EXERCISE PROMPT:
Take every line from the listing below that contains "Fade".

DATASET RECORDS:
────────────────

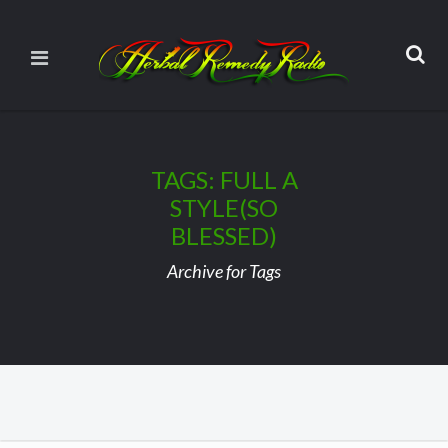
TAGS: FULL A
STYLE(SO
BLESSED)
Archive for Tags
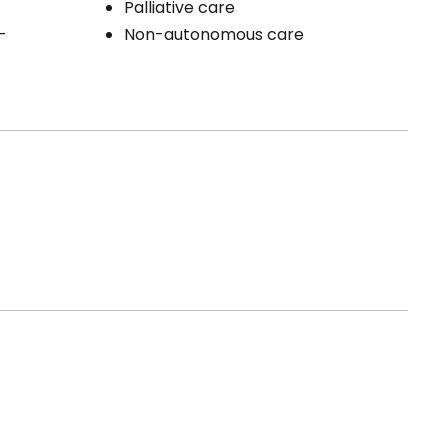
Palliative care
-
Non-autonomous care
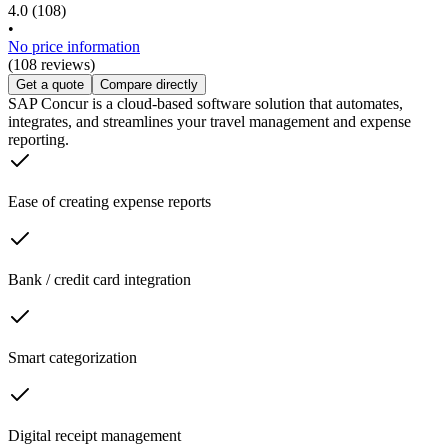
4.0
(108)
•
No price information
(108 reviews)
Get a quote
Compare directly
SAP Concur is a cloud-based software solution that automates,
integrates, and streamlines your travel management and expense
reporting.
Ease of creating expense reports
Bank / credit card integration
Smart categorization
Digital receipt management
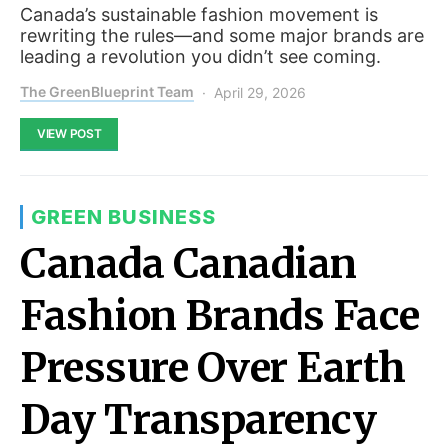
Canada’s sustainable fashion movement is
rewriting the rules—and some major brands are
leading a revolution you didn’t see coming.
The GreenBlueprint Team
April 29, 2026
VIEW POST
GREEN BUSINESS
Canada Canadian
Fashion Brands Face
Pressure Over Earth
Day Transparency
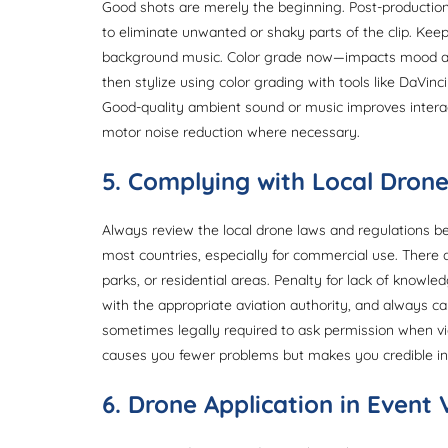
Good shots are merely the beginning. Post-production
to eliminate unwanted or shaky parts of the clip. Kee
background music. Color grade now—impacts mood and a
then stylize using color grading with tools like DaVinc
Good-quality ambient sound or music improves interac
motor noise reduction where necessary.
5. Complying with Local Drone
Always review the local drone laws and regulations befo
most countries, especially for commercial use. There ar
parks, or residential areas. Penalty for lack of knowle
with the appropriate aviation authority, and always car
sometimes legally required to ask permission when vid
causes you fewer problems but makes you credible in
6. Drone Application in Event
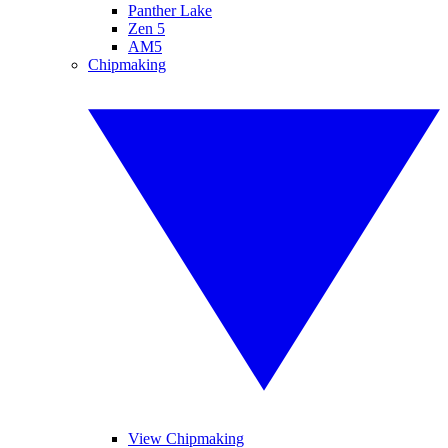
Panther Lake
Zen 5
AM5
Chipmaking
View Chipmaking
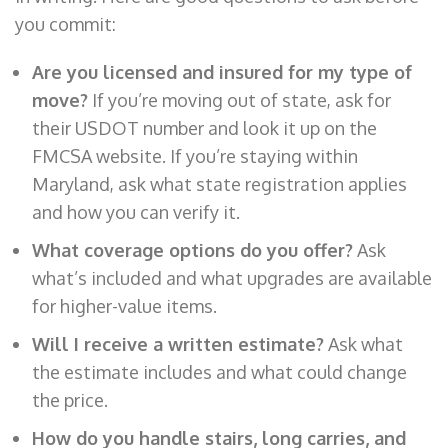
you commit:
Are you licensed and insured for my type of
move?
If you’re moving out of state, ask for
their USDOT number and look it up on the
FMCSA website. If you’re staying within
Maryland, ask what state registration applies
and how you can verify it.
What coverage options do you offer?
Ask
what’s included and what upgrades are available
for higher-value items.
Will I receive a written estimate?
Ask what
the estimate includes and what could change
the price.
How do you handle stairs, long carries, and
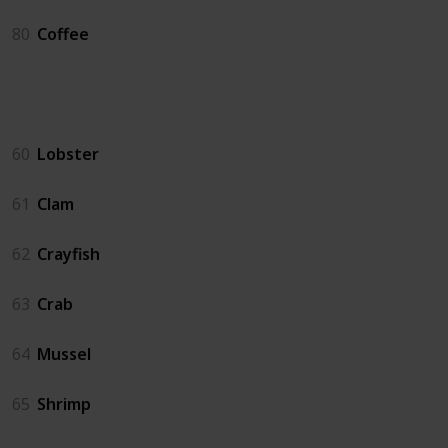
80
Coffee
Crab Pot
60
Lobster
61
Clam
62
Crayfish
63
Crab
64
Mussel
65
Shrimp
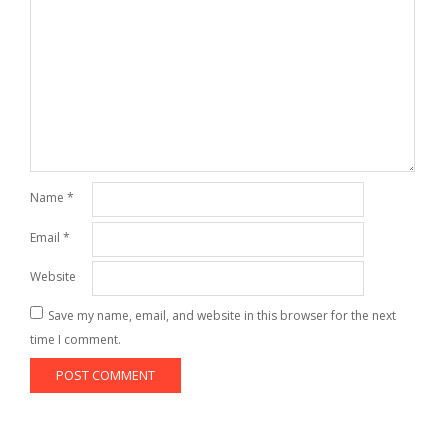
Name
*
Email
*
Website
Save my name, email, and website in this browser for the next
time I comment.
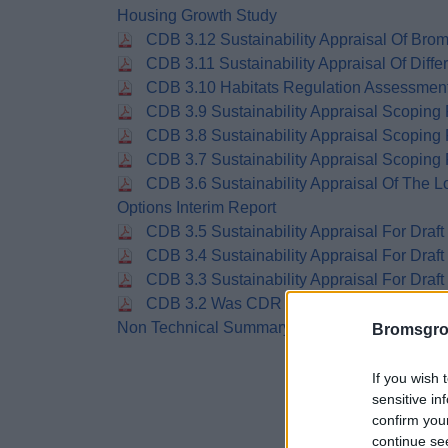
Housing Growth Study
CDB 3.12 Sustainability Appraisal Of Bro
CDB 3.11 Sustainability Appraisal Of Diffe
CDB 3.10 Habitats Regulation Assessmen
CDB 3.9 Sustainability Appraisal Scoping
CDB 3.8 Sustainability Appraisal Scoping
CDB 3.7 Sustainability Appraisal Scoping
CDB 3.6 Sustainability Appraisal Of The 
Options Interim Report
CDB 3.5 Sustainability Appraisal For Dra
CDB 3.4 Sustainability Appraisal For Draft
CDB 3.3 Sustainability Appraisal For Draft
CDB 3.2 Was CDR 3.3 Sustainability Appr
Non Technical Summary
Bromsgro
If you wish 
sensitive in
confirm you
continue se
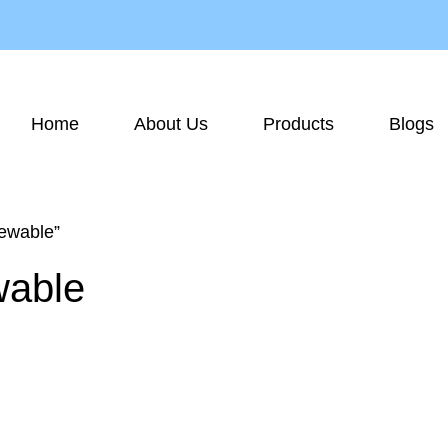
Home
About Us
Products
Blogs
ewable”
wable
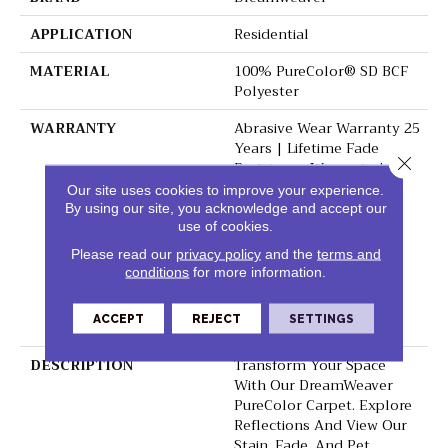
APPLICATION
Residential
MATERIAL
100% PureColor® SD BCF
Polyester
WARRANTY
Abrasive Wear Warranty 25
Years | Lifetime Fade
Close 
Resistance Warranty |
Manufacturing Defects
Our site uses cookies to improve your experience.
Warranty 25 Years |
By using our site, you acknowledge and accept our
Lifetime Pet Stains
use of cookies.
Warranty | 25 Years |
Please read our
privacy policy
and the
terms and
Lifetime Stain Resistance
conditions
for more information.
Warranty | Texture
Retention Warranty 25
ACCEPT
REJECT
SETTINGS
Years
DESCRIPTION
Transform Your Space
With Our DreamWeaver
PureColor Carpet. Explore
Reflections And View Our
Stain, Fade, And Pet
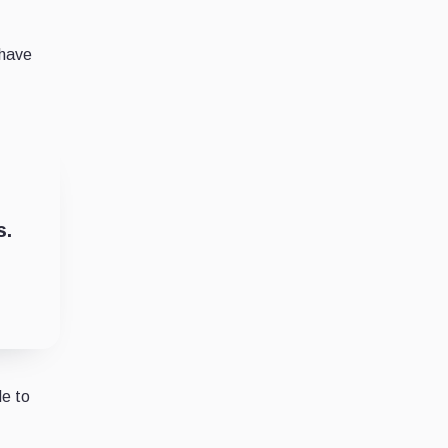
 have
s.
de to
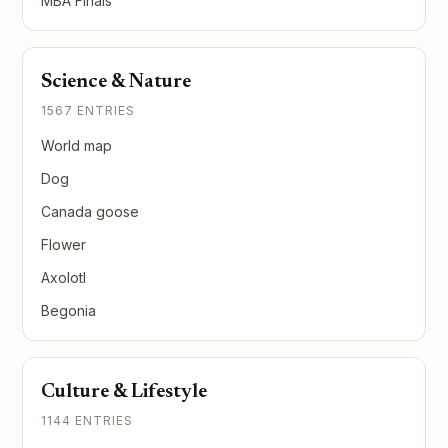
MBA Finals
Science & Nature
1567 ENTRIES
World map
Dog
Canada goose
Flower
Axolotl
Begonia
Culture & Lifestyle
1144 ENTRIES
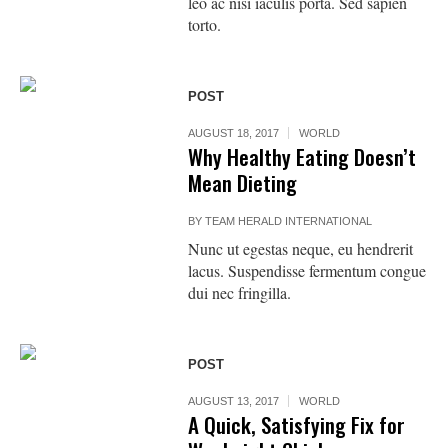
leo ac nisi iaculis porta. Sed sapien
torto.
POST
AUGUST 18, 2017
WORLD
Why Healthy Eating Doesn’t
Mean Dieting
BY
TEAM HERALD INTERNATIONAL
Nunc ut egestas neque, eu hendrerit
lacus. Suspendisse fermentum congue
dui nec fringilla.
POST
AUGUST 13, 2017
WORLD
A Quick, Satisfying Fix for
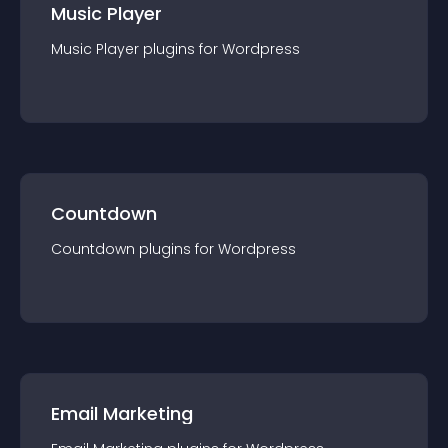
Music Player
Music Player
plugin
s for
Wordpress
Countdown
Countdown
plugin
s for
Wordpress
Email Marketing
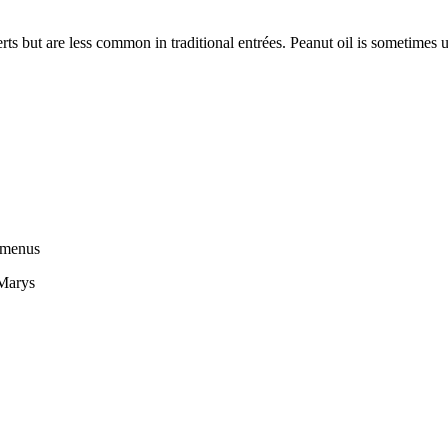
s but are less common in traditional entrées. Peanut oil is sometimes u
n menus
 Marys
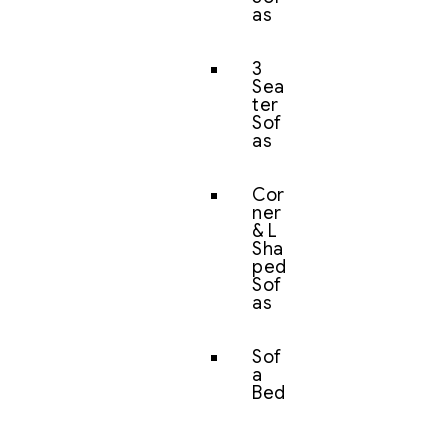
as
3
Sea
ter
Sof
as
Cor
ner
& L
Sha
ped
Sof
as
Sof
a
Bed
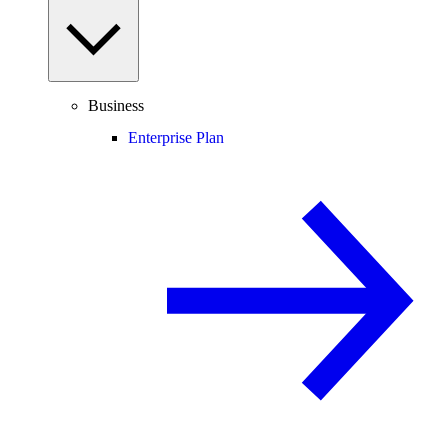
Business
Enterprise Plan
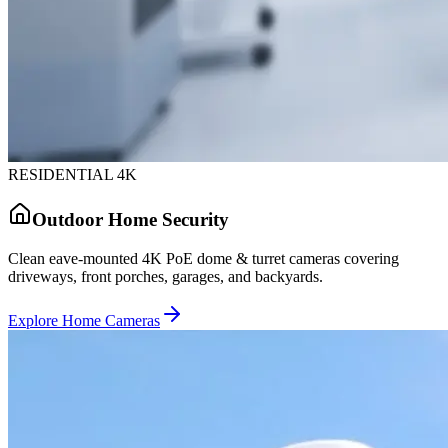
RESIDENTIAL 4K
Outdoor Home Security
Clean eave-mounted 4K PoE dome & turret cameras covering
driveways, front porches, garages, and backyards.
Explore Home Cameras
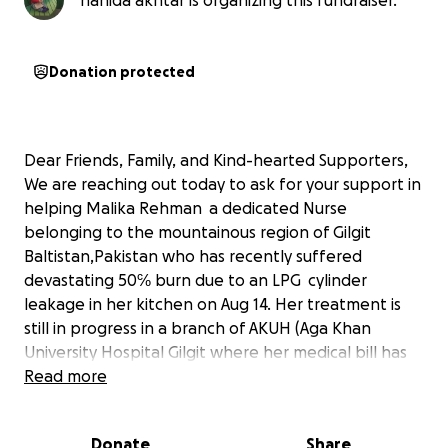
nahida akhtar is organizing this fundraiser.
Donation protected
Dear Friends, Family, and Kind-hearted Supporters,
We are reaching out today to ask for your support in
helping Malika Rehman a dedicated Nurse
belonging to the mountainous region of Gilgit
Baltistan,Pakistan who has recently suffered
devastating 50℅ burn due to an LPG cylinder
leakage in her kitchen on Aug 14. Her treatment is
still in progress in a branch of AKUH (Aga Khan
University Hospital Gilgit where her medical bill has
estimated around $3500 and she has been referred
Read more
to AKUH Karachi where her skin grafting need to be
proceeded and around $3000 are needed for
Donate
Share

────────────────

THE COMPLETED TASK:
Years | Lifetime Fade
Stain, Fade, And Pet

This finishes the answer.